Collected data:
————————

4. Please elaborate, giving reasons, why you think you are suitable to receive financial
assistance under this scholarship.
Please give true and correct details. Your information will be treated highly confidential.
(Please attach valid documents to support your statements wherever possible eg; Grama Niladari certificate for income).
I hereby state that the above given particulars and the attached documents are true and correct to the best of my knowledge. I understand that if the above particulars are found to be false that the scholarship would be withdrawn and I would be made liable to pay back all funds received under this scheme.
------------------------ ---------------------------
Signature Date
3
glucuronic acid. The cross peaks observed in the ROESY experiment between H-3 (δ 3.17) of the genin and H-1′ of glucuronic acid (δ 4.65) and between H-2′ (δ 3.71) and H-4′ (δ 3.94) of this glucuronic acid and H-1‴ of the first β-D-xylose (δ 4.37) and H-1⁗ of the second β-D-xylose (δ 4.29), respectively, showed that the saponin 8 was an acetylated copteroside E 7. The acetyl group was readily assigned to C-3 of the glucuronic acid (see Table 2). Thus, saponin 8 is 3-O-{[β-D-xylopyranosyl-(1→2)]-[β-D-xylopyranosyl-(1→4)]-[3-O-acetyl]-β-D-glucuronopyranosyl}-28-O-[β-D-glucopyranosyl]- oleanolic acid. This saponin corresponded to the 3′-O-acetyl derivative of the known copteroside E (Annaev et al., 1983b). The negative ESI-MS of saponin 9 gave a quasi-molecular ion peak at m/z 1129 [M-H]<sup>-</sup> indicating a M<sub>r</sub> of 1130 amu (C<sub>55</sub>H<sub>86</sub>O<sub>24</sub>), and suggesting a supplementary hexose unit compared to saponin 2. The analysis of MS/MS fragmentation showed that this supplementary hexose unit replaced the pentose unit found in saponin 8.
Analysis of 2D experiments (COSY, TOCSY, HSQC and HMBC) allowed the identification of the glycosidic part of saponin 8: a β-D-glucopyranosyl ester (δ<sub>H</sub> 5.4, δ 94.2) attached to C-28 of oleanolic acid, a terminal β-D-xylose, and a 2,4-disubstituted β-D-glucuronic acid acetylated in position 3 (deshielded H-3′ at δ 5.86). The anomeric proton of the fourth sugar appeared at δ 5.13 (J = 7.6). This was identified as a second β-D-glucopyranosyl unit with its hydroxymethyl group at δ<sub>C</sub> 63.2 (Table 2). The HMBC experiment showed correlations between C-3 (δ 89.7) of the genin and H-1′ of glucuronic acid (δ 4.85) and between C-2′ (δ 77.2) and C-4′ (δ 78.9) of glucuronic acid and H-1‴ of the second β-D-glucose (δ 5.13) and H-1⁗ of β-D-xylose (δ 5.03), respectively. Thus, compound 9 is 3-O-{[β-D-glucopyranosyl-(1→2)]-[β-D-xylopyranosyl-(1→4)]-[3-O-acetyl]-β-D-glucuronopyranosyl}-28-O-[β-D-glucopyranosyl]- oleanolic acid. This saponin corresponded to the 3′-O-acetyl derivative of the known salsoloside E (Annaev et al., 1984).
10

————————

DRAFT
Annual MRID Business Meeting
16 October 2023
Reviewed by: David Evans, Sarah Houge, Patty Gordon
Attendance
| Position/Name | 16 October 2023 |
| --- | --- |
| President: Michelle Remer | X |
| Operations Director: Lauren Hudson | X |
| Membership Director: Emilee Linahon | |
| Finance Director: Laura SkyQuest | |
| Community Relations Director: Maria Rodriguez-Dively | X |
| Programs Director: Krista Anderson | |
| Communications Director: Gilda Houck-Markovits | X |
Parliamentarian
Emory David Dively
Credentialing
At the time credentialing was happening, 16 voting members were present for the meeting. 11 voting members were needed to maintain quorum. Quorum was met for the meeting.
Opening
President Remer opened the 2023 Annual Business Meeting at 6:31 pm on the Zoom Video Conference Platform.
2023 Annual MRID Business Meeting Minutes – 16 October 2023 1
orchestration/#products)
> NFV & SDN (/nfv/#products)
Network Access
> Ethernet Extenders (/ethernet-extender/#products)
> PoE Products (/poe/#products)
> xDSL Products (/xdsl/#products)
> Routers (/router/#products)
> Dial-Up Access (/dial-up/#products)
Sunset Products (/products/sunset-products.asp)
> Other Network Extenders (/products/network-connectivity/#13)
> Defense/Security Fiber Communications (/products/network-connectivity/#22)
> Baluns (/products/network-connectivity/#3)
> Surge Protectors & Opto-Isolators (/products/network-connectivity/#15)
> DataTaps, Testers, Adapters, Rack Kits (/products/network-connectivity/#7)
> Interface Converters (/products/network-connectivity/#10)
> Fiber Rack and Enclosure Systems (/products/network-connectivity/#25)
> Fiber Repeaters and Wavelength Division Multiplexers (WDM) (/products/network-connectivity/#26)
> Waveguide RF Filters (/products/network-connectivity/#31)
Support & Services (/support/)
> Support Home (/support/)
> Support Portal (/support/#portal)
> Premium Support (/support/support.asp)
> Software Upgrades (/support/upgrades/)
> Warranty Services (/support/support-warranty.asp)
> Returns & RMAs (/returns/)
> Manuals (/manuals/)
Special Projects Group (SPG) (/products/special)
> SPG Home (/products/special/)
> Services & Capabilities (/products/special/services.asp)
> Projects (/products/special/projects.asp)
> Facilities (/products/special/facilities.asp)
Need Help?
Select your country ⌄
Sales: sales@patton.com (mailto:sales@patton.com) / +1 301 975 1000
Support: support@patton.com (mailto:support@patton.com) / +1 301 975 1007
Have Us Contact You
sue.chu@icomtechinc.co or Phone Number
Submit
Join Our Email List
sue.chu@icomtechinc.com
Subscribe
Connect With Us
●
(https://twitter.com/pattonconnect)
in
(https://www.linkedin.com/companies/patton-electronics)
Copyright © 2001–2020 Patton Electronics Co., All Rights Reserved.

————————

WORK REQUIRED
Wherever the line holding "4. Please elaborate, giving" falls in the entries above, copy exactly from it through the line holding "(Please attach valid", inclusive, and add nothing.

EXERCISE OUTPUT
4. Please elaborate, giving reasons, why you think you are suitable to receive financial
assistance under this scholarship.
Please give true and correct details. Your information will be treated highly confidential.
(Please attach valid documents to support your statements wherever possible eg; Grama Niladari certificate for income).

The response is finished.